Here is a simple example of structure in a search. Instead of choosing each letter at random, let’s choose more commonly used letters more frequently. If we choose characters at random then each character has a chance of 1/27 = 3.7 percent of being chosen. In English, the letter “e” is used about 10 percent of the time. A blank occurs 20 percent of the time. If we choose letters in accordance to their frequency of occurrence, then the odds of choosing IN*THE*BEGINNING*GOD*CREATED nose dives to a five one millionths (0.0005%) of its original size – from 1.2 10^40 to 5.35 10^34. This is still a large number: the trillion tons of iron has been reduced to 5 and a half million tons. If we use the frequency of digraphs, we can reduce it further. (Digraphs are letter pairs that occur frequently; for instance, the digraph “e_” where “_” is a space is the most common pair of characters in English.) Trigraph frequency will reduce the odds more.
The Fine Tuning of the Search Space
As more implicit structure is imposed on the search space, the easier the search becomes. Even more interesting is that, for moderately long messages, if the target message does not match the search space structuring, the message won’t be found. (PAPOULIS, PROBABILITY, RANDOM VARIABLES AND STOCHASTIC PROCESSES, 1991.)
The search space fine-tuning theorem. Let a search space be structured with a disposition to generate a type of message. If a target does not match this predisposition, it will be found with probability zero.
This theorem, long known in information theory in a different context, is a direct consequence of the law of large numbers. If, for example, we structure the search space to give an “e” 10 percent of the time, then the number of “e’s” in a message of length 10,000 will be very close to 1000. The curious book Gadsby, containing no “e’s”, would be found with a vanishingly small probability.
Structuring the search space also reduces its effective size. The search space consists of all possible sequences. For a structured space, let’s dub the set of all probable sequences that are predisposed to the structure the search space subset. For frequency of occurrence structuring of the alphabet, all of the great novels we seek, except for Gadsby, lie in or close to this subset.
The more structure is added to a search space, the more added information there is. Trigraphs, for example, add more information than digraphs.
Diminishing subset theorem. As the length of a sequence increases and the added structure information increases, the percent of elements in the search subset goes to zero.
Structuring of a search space therefore not only confines solutions to obey the structure of the space; the number of solutions becomes a diminishingly small percentage of the search space as the message length increases. (IBID.)
Search spaces require structuring for search algorithms to be viable. This includes evolutionary search for a targeted design goal. The added structure information needs to be implicitly infused into the search space and is used to guide the process to a desired result. The target can be specific, as is the case with a precisely identified phrase; or it can be general, such as meaningful phrases that will pass, say, a spelling and grammar check. In any case, there is yet no perpetual motion machine for the design of information arising from evolutionary computation.
Published March 30, 2016

■ RECORDS SHOWN
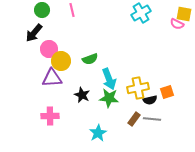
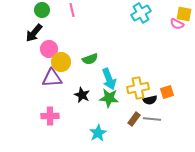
yellow circle: moved 1 px down
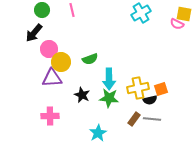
cyan arrow: rotated 20 degrees clockwise
orange square: moved 6 px left, 3 px up
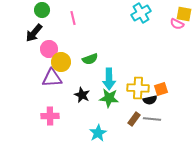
pink line: moved 1 px right, 8 px down
yellow cross: rotated 15 degrees clockwise
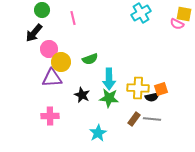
black semicircle: moved 2 px right, 3 px up
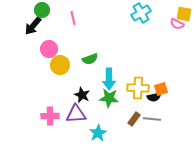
black arrow: moved 1 px left, 7 px up
yellow circle: moved 1 px left, 3 px down
purple triangle: moved 24 px right, 36 px down
black semicircle: moved 2 px right
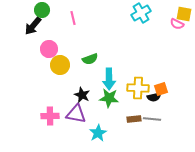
purple triangle: rotated 15 degrees clockwise
brown rectangle: rotated 48 degrees clockwise
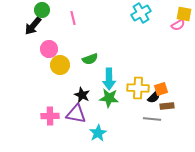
pink semicircle: moved 1 px right, 1 px down; rotated 56 degrees counterclockwise
black semicircle: rotated 32 degrees counterclockwise
brown rectangle: moved 33 px right, 13 px up
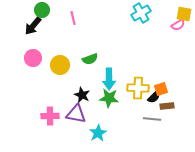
pink circle: moved 16 px left, 9 px down
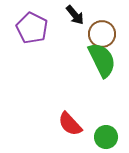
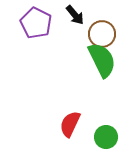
purple pentagon: moved 4 px right, 5 px up
red semicircle: rotated 68 degrees clockwise
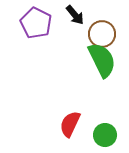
green circle: moved 1 px left, 2 px up
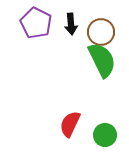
black arrow: moved 4 px left, 9 px down; rotated 35 degrees clockwise
brown circle: moved 1 px left, 2 px up
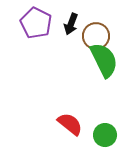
black arrow: rotated 25 degrees clockwise
brown circle: moved 5 px left, 4 px down
green semicircle: moved 2 px right
red semicircle: rotated 104 degrees clockwise
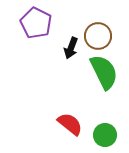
black arrow: moved 24 px down
brown circle: moved 2 px right
green semicircle: moved 12 px down
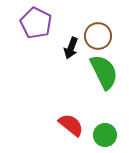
red semicircle: moved 1 px right, 1 px down
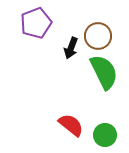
purple pentagon: rotated 24 degrees clockwise
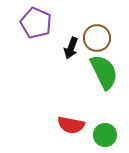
purple pentagon: rotated 28 degrees counterclockwise
brown circle: moved 1 px left, 2 px down
red semicircle: rotated 152 degrees clockwise
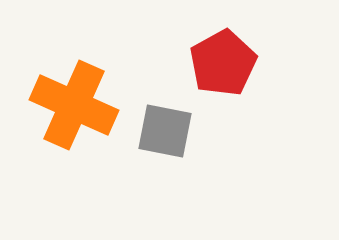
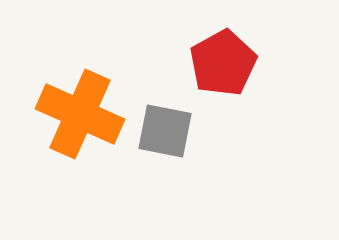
orange cross: moved 6 px right, 9 px down
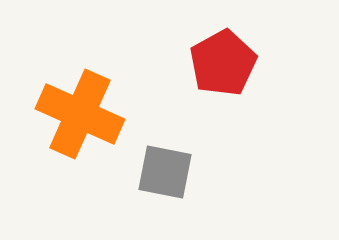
gray square: moved 41 px down
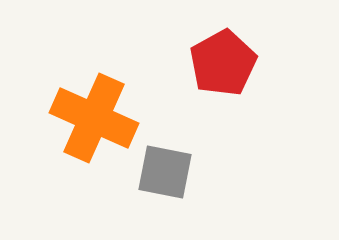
orange cross: moved 14 px right, 4 px down
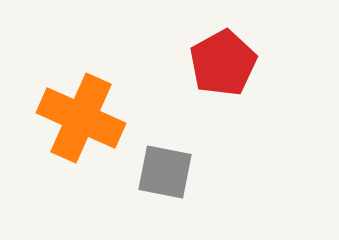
orange cross: moved 13 px left
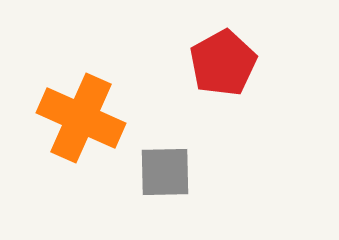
gray square: rotated 12 degrees counterclockwise
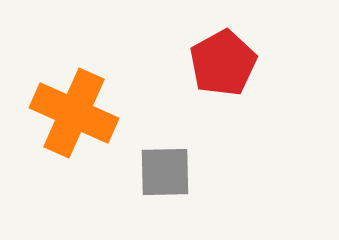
orange cross: moved 7 px left, 5 px up
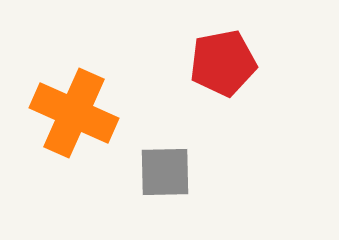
red pentagon: rotated 18 degrees clockwise
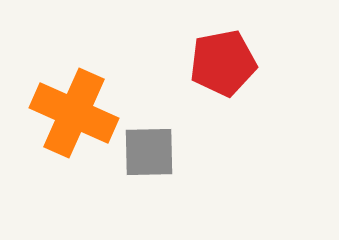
gray square: moved 16 px left, 20 px up
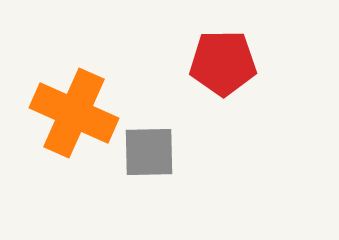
red pentagon: rotated 10 degrees clockwise
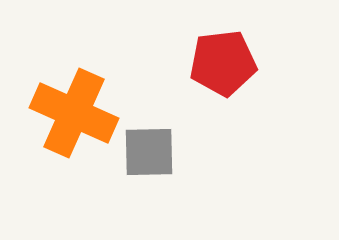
red pentagon: rotated 6 degrees counterclockwise
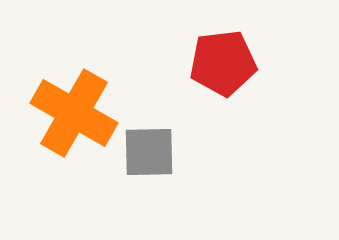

■ WRITTEN TASKS
A: Reproduce the passage on search space structuring above from "Diminishing subset theorem." to "length increases. (IBID.)".
B: Answer these questions using the passage on search space structuring above:
(i) What percentage of the time does a blank occur in English?
(ii) What is the title of the book that contains no "e's"?
(iii) Which adds more information, trigraphs or digraphs?

■ RESULTS OF THE TASKS
A:
Diminishing subset theorem. As the length of a sequence increases and the added structure information increases, the percent of elements in the search subset goes to zero.
Structuring of a search space therefore not only confines solutions to obey the structure of the space; the number of solutions becomes a diminishingly small percentage of the search space as the message length increases. (IBID.)

B:
(i) 20 percent
(ii) Gadsby
(iii) Trigraphs